-- Input for this task follows --

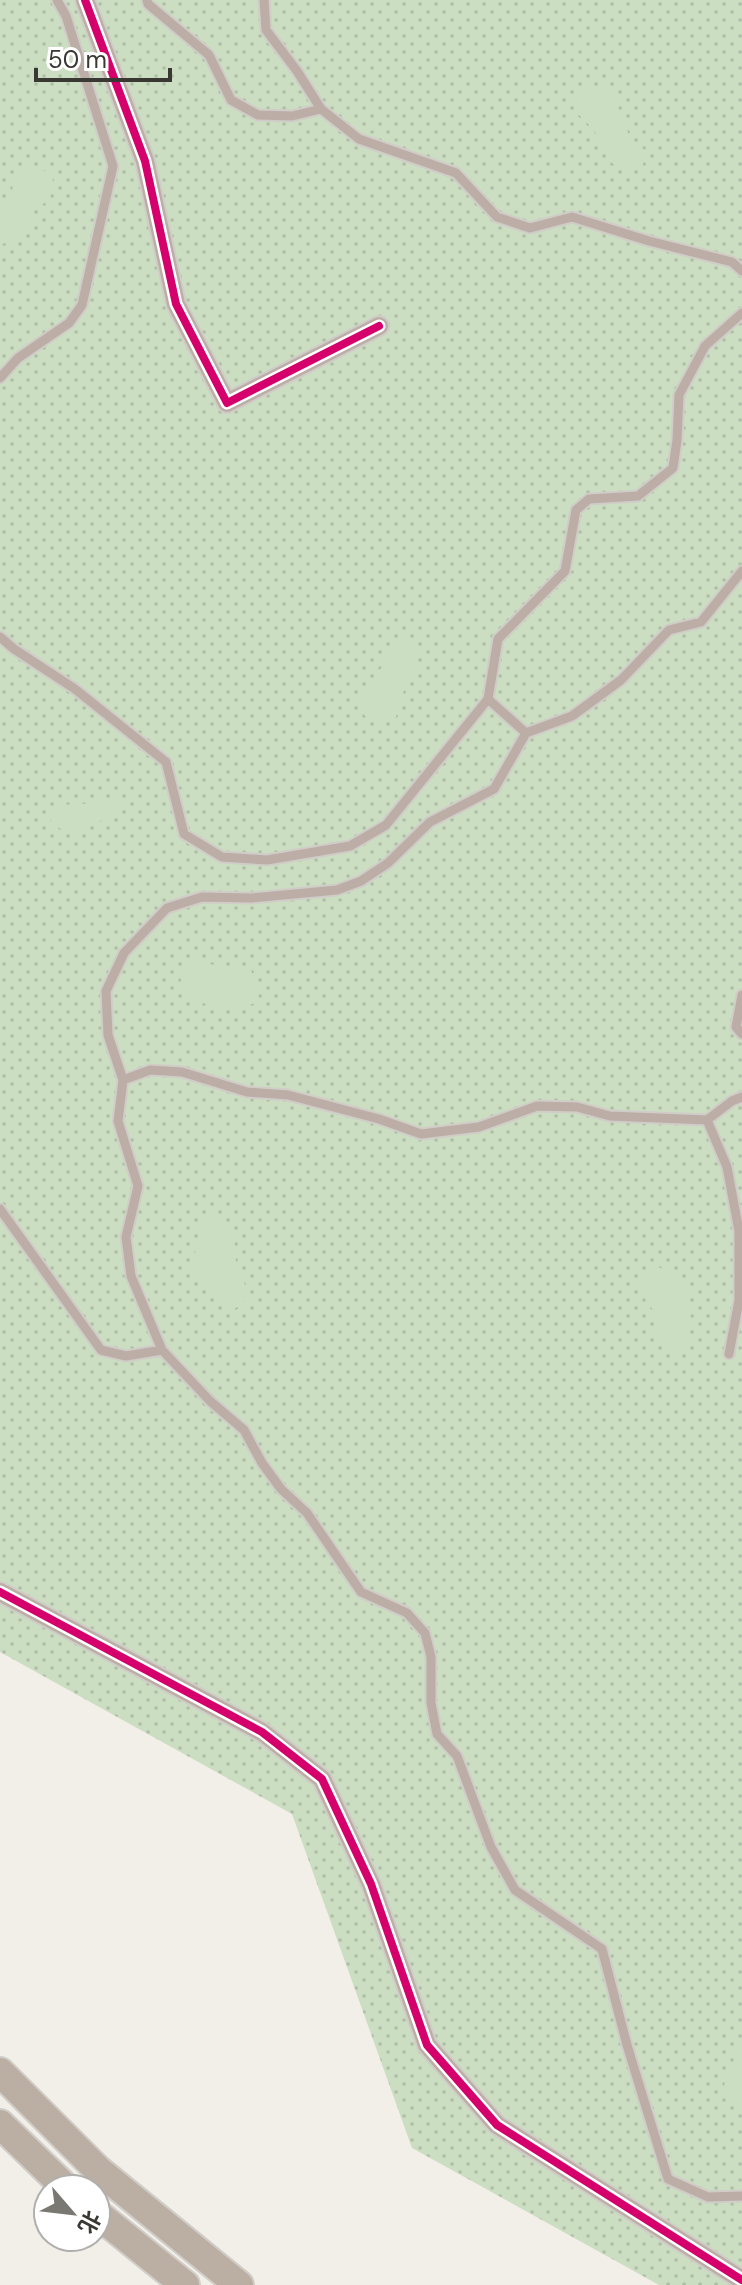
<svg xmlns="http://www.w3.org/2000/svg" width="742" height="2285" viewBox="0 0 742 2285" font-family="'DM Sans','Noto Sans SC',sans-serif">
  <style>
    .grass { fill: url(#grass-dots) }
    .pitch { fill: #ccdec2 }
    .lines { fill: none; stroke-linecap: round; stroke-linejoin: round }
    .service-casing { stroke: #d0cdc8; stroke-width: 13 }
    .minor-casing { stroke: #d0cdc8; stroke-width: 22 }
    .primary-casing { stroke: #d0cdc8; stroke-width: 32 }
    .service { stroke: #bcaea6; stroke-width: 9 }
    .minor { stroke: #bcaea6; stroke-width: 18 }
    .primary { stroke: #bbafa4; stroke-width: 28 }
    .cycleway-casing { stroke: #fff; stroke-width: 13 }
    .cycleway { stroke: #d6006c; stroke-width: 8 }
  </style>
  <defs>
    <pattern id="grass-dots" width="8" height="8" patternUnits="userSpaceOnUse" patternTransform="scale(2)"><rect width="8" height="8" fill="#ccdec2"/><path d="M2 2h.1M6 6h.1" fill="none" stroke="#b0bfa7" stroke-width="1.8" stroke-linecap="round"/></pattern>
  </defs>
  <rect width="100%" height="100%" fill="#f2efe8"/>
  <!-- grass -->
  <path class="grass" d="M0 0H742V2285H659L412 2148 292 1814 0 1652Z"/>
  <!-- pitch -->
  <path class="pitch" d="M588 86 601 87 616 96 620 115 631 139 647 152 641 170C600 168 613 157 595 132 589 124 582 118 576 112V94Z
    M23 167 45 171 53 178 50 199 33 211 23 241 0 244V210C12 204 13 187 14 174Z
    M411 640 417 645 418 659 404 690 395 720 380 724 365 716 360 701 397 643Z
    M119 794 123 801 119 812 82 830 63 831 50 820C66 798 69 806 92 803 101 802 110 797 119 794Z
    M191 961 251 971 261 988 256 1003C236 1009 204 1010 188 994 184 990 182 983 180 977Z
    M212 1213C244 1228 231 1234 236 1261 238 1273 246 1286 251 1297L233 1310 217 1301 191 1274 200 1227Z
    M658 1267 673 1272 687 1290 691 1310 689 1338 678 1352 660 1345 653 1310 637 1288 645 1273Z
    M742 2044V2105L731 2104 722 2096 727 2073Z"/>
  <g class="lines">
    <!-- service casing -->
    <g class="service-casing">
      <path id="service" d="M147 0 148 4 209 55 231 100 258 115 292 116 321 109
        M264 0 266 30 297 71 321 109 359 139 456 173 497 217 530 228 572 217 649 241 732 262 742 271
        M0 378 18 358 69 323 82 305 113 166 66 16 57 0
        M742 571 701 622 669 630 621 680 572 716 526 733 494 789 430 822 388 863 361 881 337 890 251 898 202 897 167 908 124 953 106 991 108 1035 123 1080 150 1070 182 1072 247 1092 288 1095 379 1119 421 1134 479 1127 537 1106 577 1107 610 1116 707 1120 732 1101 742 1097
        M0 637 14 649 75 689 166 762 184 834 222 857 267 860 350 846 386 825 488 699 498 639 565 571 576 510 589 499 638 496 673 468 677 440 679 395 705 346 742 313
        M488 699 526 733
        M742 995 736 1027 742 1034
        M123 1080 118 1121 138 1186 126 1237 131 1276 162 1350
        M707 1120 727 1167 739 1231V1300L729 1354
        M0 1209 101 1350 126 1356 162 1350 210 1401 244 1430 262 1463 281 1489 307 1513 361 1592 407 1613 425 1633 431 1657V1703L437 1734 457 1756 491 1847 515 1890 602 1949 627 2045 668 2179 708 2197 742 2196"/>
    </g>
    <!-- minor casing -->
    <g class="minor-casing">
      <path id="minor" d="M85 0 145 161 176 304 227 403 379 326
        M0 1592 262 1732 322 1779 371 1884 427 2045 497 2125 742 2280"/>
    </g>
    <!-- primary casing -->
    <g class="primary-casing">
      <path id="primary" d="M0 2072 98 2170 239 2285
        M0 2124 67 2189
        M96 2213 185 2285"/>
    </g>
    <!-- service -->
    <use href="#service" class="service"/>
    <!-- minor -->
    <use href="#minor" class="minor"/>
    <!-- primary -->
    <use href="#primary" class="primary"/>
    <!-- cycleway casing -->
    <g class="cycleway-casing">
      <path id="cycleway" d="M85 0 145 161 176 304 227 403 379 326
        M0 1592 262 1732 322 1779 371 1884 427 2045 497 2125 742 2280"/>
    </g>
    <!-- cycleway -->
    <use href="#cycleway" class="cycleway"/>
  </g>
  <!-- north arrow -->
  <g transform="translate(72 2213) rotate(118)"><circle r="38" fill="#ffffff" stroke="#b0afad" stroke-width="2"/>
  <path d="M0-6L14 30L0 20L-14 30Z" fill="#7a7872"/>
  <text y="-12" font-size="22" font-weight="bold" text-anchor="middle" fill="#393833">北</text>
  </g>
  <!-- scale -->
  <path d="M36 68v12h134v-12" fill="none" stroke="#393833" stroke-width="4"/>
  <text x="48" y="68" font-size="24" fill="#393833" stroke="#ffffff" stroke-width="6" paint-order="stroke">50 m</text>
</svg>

-- Input for this task concluded --

-- Required action --
Output the records verbatim, every one of them, and keep the pictures out.

-- Response --
<svg xmlns="http://www.w3.org/2000/svg" width="742" height="2285" viewBox="0 0 742 2285" font-family="'DM Sans','Noto Sans SC',sans-serif">
  <style>
    .grass { fill: url(#grass-dots) }
    .pitch { fill: #ccdec2 }
    .lines { fill: none; stroke-linecap: round; stroke-linejoin: round }
    .service-casing { stroke: #d0cdc8; stroke-width: 13 }
    .minor-casing { stroke: #d0cdc8; stroke-width: 22 }
    .primary-casing { stroke: #d0cdc8; stroke-width: 32 }
    .service { stroke: #bcaea6; stroke-width: 9 }
    .minor { stroke: #bcaea6; stroke-width: 18 }
    .primary { stroke: #bbafa4; stroke-width: 28 }
    .cycleway-casing { stroke: #fff; stroke-width: 13 }
    .cycleway { stroke: #d6006c; stroke-width: 8 }
  </style>
  <defs>
    <pattern id="grass-dots" width="8" height="8" patternUnits="userSpaceOnUse" patternTransform="scale(2)"><rect width="8" height="8" fill="#ccdec2"/><path d="M2 2h.1M6 6h.1" fill="none" stroke="#b0bfa7" stroke-width="1.8" stroke-linecap="round"/></pattern>
  </defs>
  <rect width="100%" height="100%" fill="#f2efe8"/>
  <!-- grass -->
  <path class="grass" d="M0 0H742V2285H659L412 2148 292 1814 0 1652Z"/>
  <!-- pitch -->
  <path class="pitch" d="M588 86 601 87 616 96 620 115 631 139 647 152 641 170C600 168 613 157 595 132 589 124 582 118 576 112V94Z
    M23 167 45 171 53 178 50 199 33 211 23 241 0 244V210C12 204 13 187 14 174Z
    M411 640 417 645 418 659 404 690 395 720 380 724 365 716 360 701 397 643Z
    M119 794 123 801 119 812 82 830 63 831 50 820C66 798 69 806 92 803 101 802 110 797 119 794Z
    M191 961 251 971 261 988 256 1003C236 1009 204 1010 188 994 184 990 182 983 180 977Z
    M212 1213C244 1228 231 1234 236 1261 238 1273 246 1286 251 1297L233 1310 217 1301 191 1274 200 1227Z
    M658 1267 673 1272 687 1290 691 1310 689 1338 678 1352 660 1345 653 1310 637 1288 645 1273Z
    M742 2044V2105L731 2104 722 2096 727 2073Z"/>
  <g class="lines">
    <!-- service casing -->
    <g class="service-casing">
      <path id="service" d="M147 0 148 4 209 55 231 100 258 115 292 116 321 109
        M264 0 266 30 297 71 321 109 359 139 456 173 497 217 530 228 572 217 649 241 732 262 742 271
        M0 378 18 358 69 323 82 305 113 166 66 16 57 0
        M742 571 701 622 669 630 621 680 572 716 526 733 494 789 430 822 388 863 361 881 337 890 251 898 202 897 167 908 124 953 106 991 108 1035 123 1080 150 1070 182 1072 247 1092 288 1095 379 1119 421 1134 479 1127 537 1106 577 1107 610 1116 707 1120 732 1101 742 1097
        M0 637 14 649 75 689 166 762 184 834 222 857 267 860 350 846 386 825 488 699 498 639 565 571 576 510 589 499 638 496 673 468 677 440 679 395 705 346 742 313
        M488 699 526 733
        M742 995 736 1027 742 1034
        M123 1080 118 1121 138 1186 126 1237 131 1276 162 1350
        M707 1120 727 1167 739 1231V1300L729 1354
        M0 1209 101 1350 126 1356 162 1350 210 1401 244 1430 262 1463 281 1489 307 1513 361 1592 407 1613 425 1633 431 1657V1703L437 1734 457 1756 491 1847 515 1890 602 1949 627 2045 668 2179 708 2197 742 2196"/>
    </g>
    <!-- minor casing -->
    <g class="minor-casing">
      <path id="minor" d="M85 0 145 161 176 304 227 403 379 326
        M0 1592 262 1732 322 1779 371 1884 427 2045 497 2125 742 2280"/>
    </g>
    <!-- primary casing -->
    <g class="primary-casing">
      <path id="primary" d="M0 2072 98 2170 239 2285
        M0 2124 67 2189
        M96 2213 185 2285"/>
    </g>
    <!-- service -->
    <use href="#service" class="service"/>
    <!-- minor -->
    <use href="#minor" class="minor"/>
    <!-- primary -->
    <use href="#primary" class="primary"/>
    <!-- cycleway casing -->
    <g class="cycleway-casing">
      <path id="cycleway" d="M85 0 145 161 176 304 227 403 379 326
        M0 1592 262 1732 322 1779 371 1884 427 2045 497 2125 742 2280"/>
    </g>
    <!-- cycleway -->
    <use href="#cycleway" class="cycleway"/>
  </g>
  <!-- north arrow -->
  <g transform="translate(72 2213) rotate(118)"><circle r="38" fill="#ffffff" stroke="#b0afad" stroke-width="2"/>
  <path d="M0-6L14 30L0 20L-14 30Z" fill="#7a7872"/>
  <text y="-12" font-size="22" font-weight="bold" text-anchor="middle" fill="#393833">北</text>
  </g>
  <!-- scale -->
  <path d="M36 68v12h134v-12" fill="none" stroke="#393833" stroke-width="4"/>
  <text x="48" y="68" font-size="24" fill="#393833" stroke="#ffffff" stroke-width="6" paint-order="stroke">50 m</text>
</svg>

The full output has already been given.